When I read the book I thought, what actress is going to pull off this role along with having tubes in her nose for two hours.

Woodley: First off, so many props to you guys [Godfrey, Boone] and to Fox for having the courage to show someone with tubes in her nose for the entire film, because that’s not an easy move to make in movies right now. I did meet with some people who had a hard time breathing with their lungs, and had to use oxygen, and we had a discussion of how far we were going to take it in the movie. If we were actually going to implement the breathing people go through in real life to cinema, it wouldn’t translate and the film would probably be four hours long. So we chose certain scenes to sort of play that up more. For me, emotionally, the book is so truthful, and the script was the most perfect adaptation of any book I’d ever read, I felt like our only job was to come to work and fully succumb to the truth of what these characters were going through. People ask what it’s like to play a cancer patient, and I tell them I wasn’t playing a cancer patient, I was playing a girl falling in love for the first time who happened to have cancer.

Ms. Dern, how did you approach your character and bring it to another level of emotion?
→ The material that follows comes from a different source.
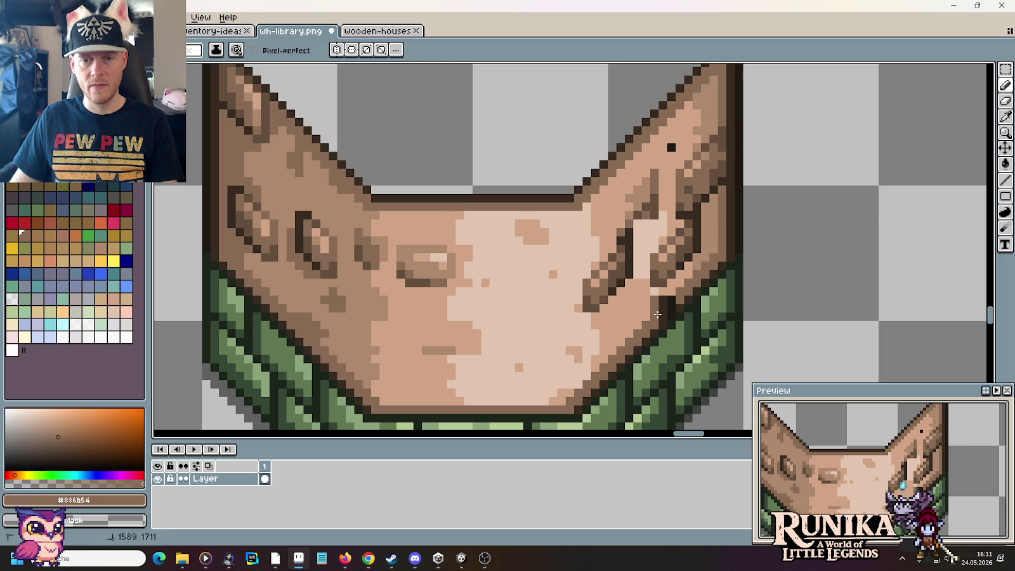
{"action": "left_click", "coordinate": [659, 300], "text": "alt"}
All roads seem to lead back to John Green and the gift his book gave us all. The thing that excited me is that I’ve never really played a parent or even a grown-up for that matter! So it was a perfect fit in that John wrote these two people that were kind of progressive hippies from the Peace Corps who fell in love and found themselves having a kid, and in sort of a modern progressive form of parenting, raised her like she was a buddy. I think from that energy of deep respect came Hazel’s very unique and honored and respected voice. Then, with her diagnosis, these people had to become real grown-ups and learn how to parent in a different way. They get to grow up with Hazel, and with her diagnosis. I was very moved by that.
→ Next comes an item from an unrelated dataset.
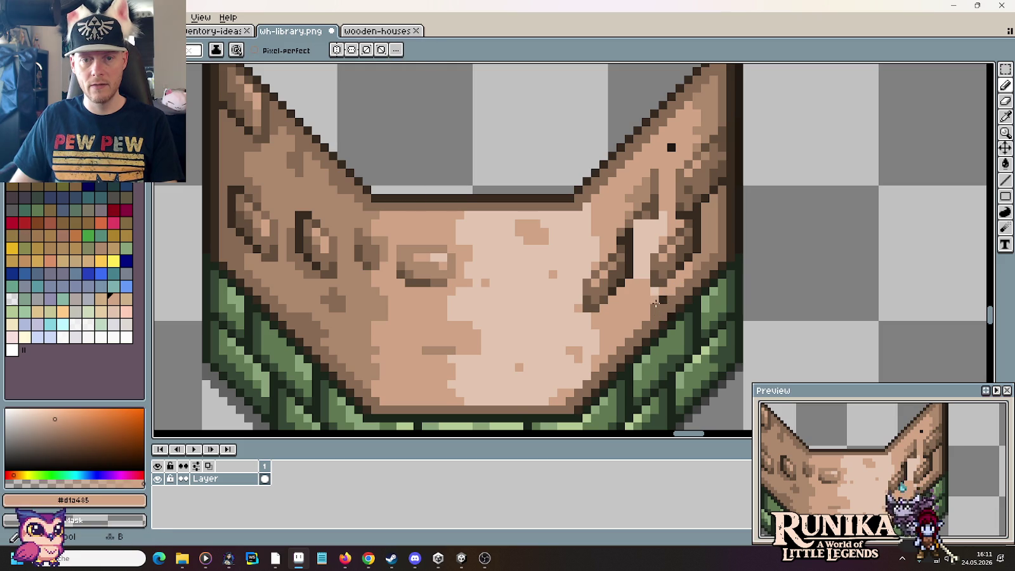
{"action": "left_click", "coordinate": [656, 301], "text": "alt"}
Mr. Godfrey, can you talk about what first drew you into this book?

I read it the night the book came out. An executive at my company had read it as well, and we both called each other the next morning and were like, this is tremendous, it’s a transcendent love story. I bawled my eyes out through half of the book – sometimes as a parent, sometimes as a born-again teenager. It was transcendent and made me want to live a better life just by virtue of how they were facing their situation. So I thought, I have to believe that other people are going to respond the same way. It blew me away.

How did you navigate the different tones in the film?
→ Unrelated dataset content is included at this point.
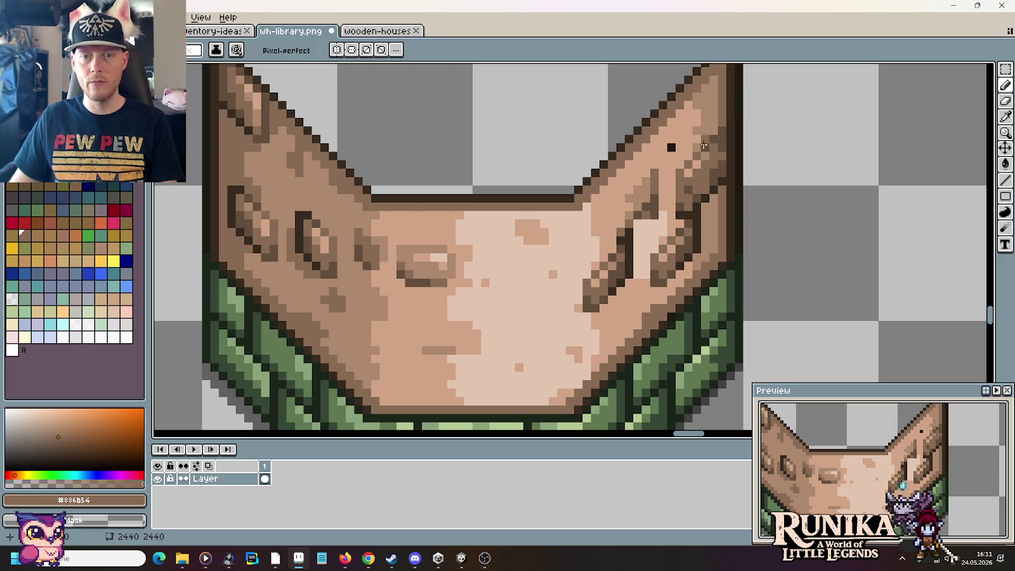
{"action": "left_click", "coordinate": [663, 187], "text": "alt"}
Boone: We had a really wonderful script that was really funny with funny moments and we hired actors that understood the tone and could speak John’s language and translate it properly. A lot of it is just finding actors that have chemistry and letting it develop organically once they start working together.

How did you use supporting characters to bring humor into the movie?

Boone: Nat Wolff was in my first film, and he’s one of the funniest people I think any of us know. He keeps us all laughing and he has really wonderful improv skills that help with a role like this where he can add little touches. He brought so much humanity to it, so it was real but also funny. Mike Birbiglia was the same way. We looked at a lot of people to play the support group counselor – that was a hard role to cast. We’re very lucky [Screenwriter] Michael Weber recommended him to us.

Godfrey: We could make an entire movie out of his outtakes. It’s so funny cause we’re doing this scene and you had wanted everyone to be sort of quiet watching him, and there were real cancer patients in the scene, and they would just start laughing in the middle of it, so Mike was like, Oh okay I’ll go again!

Boone: He was fantastic. So much of it is casting. Mike Birbiglia brought so much to that role, just the way he phrases things and his idiosyncrasies. Those are the things you look for in people, little things you like about them, and hopefully you can exploit them without them knowing!